* Begin *

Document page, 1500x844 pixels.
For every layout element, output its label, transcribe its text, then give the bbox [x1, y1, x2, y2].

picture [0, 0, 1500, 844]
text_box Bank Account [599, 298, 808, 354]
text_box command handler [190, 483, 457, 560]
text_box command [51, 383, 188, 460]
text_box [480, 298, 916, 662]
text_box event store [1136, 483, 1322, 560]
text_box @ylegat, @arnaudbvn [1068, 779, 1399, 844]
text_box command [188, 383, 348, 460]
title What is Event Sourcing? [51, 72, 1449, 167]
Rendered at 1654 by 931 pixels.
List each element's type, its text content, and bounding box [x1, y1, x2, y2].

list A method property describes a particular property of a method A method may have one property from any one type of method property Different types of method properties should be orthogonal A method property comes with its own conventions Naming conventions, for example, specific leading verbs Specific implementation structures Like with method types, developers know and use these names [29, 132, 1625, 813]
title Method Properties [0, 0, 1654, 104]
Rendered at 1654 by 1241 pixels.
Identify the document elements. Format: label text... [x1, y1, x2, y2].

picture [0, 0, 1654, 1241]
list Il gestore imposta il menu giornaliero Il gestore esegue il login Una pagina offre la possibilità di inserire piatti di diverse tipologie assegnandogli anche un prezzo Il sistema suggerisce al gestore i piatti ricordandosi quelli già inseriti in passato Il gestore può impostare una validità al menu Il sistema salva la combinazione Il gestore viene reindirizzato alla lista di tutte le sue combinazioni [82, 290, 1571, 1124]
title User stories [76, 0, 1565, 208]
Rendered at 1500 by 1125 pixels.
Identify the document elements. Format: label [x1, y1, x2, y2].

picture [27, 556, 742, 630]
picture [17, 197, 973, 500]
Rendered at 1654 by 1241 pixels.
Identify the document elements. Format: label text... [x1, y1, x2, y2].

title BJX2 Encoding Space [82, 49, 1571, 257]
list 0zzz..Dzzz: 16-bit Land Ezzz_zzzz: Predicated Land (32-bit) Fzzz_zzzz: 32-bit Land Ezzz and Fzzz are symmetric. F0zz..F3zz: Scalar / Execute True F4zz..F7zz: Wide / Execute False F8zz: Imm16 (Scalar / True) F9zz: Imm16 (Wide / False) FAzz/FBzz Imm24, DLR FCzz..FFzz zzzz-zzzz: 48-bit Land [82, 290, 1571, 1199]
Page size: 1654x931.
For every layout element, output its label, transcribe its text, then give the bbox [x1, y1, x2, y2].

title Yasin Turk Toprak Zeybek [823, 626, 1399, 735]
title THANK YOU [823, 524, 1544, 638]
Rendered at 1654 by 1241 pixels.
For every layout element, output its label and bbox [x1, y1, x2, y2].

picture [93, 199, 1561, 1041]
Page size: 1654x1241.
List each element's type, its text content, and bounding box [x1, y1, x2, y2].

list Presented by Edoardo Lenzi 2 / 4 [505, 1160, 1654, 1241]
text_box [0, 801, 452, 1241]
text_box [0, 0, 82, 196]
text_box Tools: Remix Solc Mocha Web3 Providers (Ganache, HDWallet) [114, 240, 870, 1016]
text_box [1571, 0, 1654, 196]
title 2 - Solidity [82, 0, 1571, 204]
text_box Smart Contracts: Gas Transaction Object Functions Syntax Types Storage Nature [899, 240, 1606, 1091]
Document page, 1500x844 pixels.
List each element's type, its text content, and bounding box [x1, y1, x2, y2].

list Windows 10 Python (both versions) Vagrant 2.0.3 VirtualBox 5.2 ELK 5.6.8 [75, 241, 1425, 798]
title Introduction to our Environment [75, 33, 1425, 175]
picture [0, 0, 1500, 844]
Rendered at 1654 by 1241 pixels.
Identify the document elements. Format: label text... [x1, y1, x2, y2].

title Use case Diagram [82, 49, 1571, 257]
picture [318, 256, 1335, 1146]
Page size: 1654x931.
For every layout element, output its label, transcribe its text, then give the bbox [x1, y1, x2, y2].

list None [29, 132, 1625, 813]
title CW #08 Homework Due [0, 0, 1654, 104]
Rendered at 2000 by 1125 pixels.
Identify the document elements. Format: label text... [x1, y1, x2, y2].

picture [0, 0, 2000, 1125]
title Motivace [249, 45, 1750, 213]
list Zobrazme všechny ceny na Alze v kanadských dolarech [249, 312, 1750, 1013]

* End *

Can you format everything in the listing from the line containing "Page size: 1654x1241." down to the line containing "text_box Smart Contracts: Gas", both included, as a JSON list of strings with one string per line and no blank lines?

# [Correct result]
[
  "Page size: 1654x1241.",
  "List each element's type, its text content, and bounding box [x1, y1, x2, y2].",
  "list Presented by Edoardo Lenzi 2 / 4 [505, 1160, 1654, 1241]",
  "text_box [0, 801, 452, 1241]",
  "text_box [0, 0, 82, 196]",
  "text_box Tools: Remix Solc Mocha Web3 Providers (Ganache, HDWallet) [114, 240, 870, 1016]",
  "text_box [1571, 0, 1654, 196]",
  "title 2 - Solidity [82, 0, 1571, 204]",
  "text_box Smart Contracts: Gas Transaction Object Functions Syntax Types Storage Nature [899, 240, 1606, 1091]"
]